──────── SUPPLIED INFORMATION ────────

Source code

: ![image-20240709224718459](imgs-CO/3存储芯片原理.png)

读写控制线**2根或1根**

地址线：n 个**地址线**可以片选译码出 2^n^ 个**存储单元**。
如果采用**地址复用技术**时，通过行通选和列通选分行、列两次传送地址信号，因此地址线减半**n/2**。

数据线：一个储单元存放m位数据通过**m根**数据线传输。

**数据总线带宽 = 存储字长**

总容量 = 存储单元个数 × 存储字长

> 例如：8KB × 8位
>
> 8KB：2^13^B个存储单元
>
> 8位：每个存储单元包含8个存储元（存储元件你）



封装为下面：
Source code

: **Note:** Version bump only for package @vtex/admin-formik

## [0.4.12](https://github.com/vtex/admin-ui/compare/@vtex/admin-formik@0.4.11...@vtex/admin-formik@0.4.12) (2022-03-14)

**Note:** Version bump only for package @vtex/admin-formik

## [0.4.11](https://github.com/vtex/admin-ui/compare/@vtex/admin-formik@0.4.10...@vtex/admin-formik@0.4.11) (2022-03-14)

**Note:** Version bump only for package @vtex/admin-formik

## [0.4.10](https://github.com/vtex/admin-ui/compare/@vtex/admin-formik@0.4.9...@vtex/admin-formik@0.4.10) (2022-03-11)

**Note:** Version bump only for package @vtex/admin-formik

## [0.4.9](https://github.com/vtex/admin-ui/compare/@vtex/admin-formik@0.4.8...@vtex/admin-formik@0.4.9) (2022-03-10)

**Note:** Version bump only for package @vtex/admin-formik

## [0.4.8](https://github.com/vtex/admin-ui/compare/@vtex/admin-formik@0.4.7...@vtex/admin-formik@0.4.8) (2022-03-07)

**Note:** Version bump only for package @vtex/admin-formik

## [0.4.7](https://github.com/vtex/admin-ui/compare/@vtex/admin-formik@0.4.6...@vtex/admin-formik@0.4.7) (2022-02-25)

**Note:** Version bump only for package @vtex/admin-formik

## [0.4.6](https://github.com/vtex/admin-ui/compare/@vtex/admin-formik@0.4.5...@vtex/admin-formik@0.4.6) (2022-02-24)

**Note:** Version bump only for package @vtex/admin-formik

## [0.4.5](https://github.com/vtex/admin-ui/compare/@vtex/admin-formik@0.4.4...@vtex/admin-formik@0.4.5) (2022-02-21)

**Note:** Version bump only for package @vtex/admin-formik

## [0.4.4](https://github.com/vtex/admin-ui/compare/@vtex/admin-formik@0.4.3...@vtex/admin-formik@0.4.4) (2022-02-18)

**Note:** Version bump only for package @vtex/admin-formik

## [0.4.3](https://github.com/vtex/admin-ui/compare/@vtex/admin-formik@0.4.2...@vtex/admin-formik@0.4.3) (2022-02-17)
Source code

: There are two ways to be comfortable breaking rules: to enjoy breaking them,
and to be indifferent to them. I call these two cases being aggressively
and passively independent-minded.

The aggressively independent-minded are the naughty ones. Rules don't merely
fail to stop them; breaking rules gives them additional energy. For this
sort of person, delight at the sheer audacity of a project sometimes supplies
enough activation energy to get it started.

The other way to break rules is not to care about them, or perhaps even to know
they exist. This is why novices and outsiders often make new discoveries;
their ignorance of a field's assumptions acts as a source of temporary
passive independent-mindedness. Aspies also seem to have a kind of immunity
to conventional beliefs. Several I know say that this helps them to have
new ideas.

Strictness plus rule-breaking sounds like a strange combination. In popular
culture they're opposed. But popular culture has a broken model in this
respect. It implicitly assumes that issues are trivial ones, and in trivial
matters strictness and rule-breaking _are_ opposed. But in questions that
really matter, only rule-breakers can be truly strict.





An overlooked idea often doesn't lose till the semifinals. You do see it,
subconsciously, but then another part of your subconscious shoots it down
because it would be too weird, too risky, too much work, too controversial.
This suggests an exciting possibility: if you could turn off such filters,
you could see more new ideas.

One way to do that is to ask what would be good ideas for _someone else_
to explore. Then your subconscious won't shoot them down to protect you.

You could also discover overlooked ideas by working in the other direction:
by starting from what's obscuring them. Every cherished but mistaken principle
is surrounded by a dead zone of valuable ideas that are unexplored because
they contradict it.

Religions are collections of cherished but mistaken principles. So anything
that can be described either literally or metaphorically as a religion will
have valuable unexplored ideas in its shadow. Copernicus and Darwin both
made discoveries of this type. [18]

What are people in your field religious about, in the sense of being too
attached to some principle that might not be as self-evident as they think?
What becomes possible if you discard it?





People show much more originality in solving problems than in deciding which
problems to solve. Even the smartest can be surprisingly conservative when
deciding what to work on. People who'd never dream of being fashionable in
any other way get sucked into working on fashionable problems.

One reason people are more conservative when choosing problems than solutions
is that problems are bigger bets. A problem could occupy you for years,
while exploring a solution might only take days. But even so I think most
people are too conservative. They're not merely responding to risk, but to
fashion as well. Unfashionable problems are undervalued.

────────

## TASK BRIEF:
Return every line above that contains the string "cherished", treating uppercase and lowercase letters as different.

## WRITTEN RESPONSE:
by starting from what's obscuring them. Every cherished but mistaken principle
Religions are collections of cherished but mistaken principles. So anything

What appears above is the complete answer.